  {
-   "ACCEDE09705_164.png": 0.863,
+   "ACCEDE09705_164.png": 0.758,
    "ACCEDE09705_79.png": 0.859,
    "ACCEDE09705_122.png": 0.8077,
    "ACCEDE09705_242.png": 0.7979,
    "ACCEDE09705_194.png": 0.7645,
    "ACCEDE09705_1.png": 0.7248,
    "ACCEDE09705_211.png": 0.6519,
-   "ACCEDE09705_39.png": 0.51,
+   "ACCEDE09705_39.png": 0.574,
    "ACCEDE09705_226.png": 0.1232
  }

--

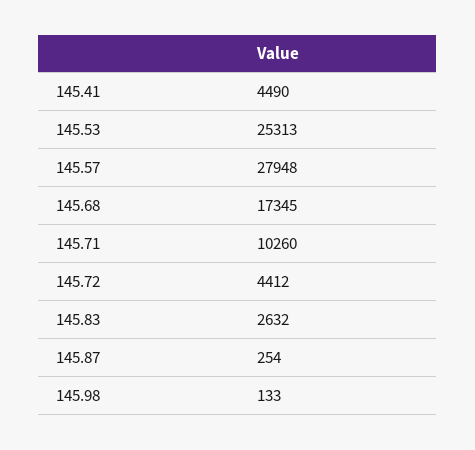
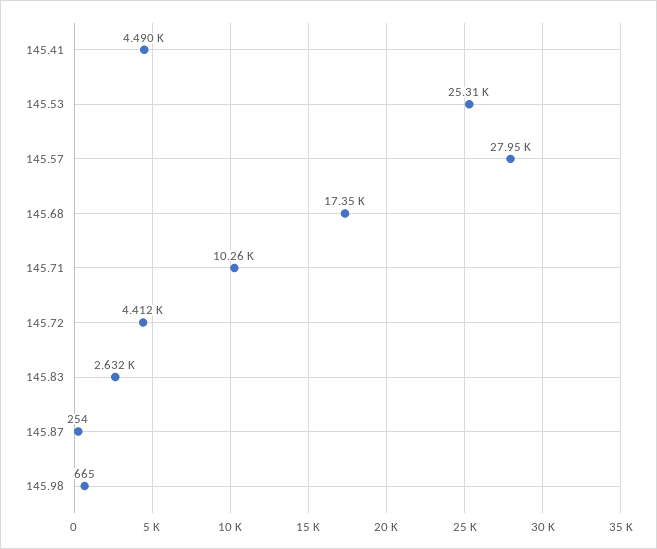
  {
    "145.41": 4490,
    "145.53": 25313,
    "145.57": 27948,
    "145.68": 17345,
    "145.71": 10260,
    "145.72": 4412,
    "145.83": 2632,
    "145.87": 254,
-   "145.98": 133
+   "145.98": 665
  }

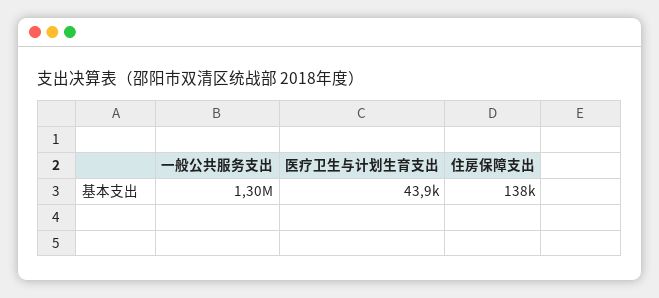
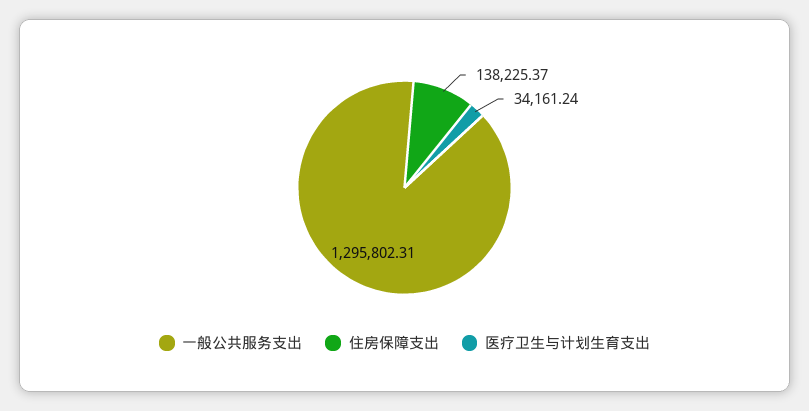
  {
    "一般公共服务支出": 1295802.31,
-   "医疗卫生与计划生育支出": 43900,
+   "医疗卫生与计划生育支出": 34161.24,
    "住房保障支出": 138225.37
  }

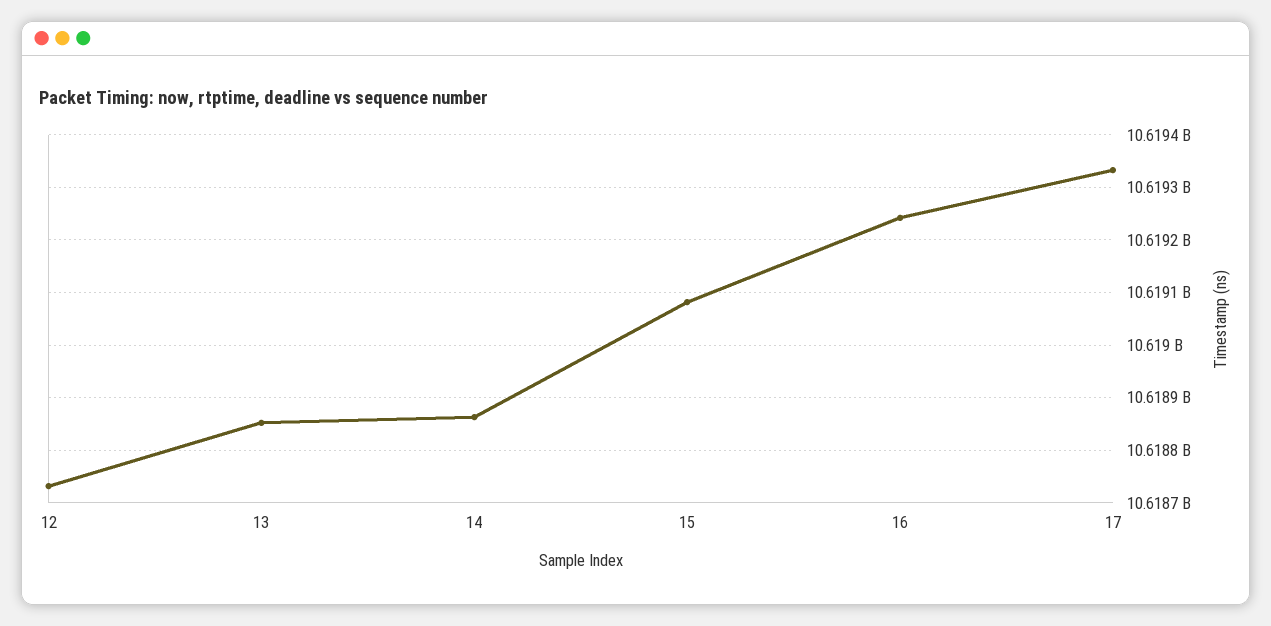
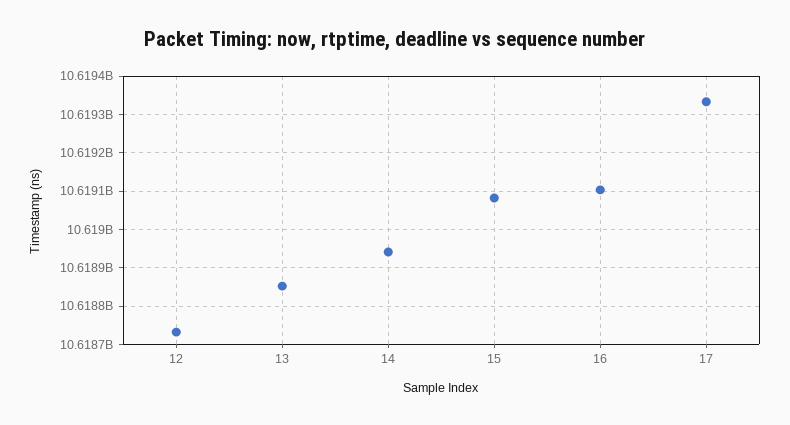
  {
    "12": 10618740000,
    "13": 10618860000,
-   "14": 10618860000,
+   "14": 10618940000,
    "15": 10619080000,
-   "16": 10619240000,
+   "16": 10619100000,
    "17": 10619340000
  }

■ **YOUR TASK**
Some lines in the records above contain "医疗卫生与计划生育支出". Count them and give the number only.

■ **RESPONSE FOR THIS EXERCISE**
2